David Cameron is not ruffled at all by Jeremy Corbyn. Oh no, definitely not.

Many Tory MPs insist, Mr Corbyn is their dream Labour leader.

They are all absolutely delighted that he has been elected.

So why does it appear that Mr Corbyn is getting under the Prime Minister’s skin?

It could be the effect of sheer repetition. Mr Corbyn picked up at Prime Minister’s Questions (PMQs) exactly where he had left off last week.

Ah, I hear you cry, which of that session's six questions did he repeat? All of them.

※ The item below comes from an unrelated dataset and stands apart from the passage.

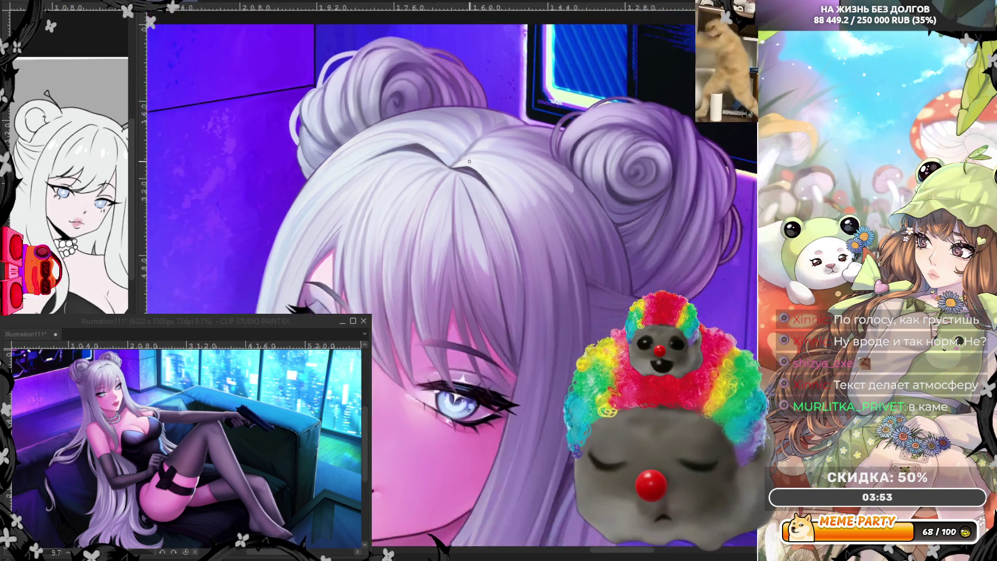
pyautogui.scroll(4, 502, 157)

In one.

The veteran left-winger last week famously asked the Tory leader six times if people would be worse off through tax credit cuts under his government.

Mr Cameron dodged the question every one of the six times.

And yesterday he so again, making it seven.

But he appeared to be getting riled by the Labour leader and, indeed, the whole process.

At one point he snapped at Mr Corbyn that when it came to the impact of tax credits he could “find out in three weeks”.

The Islington MP rather swiftly picked him up on another suggestion that their confrontations were ‘entertaining’.

Serious issues around real people’s lives were not designed to be entertaining, Mr Corbyn told the Prime Minister.

Mr Cameron could be seen gulping a swig of water from the glass in front of him at that one.

Later he delighted his own backbenches by hitting out at a question about a war veteran’s finances, telling the Labour leader that if it was up to him serving soldiers would be on the dole.

He was also in a more conciliatory mood when SNP leader Angus Robertson criticised the Tory government’s record on the military covenant, saying he would see what more could be done.

Later, however, he suffered every politician’s nightmare when he was picked up by a microphone whispering to the Speaker as he left the chamber.

The sessions were getting “longer and longer”, Mr Cameron moaned.

Which is, of course, true. The half an hour that is PMQs now regularly last 35 or 36 minutes and on one occasion a few weeks ago even touched 40 minutes.

But, of course, politicians are not supposed to complain about these things.

Especially those who insist that they are not at all bothered by the new leader of the opposition.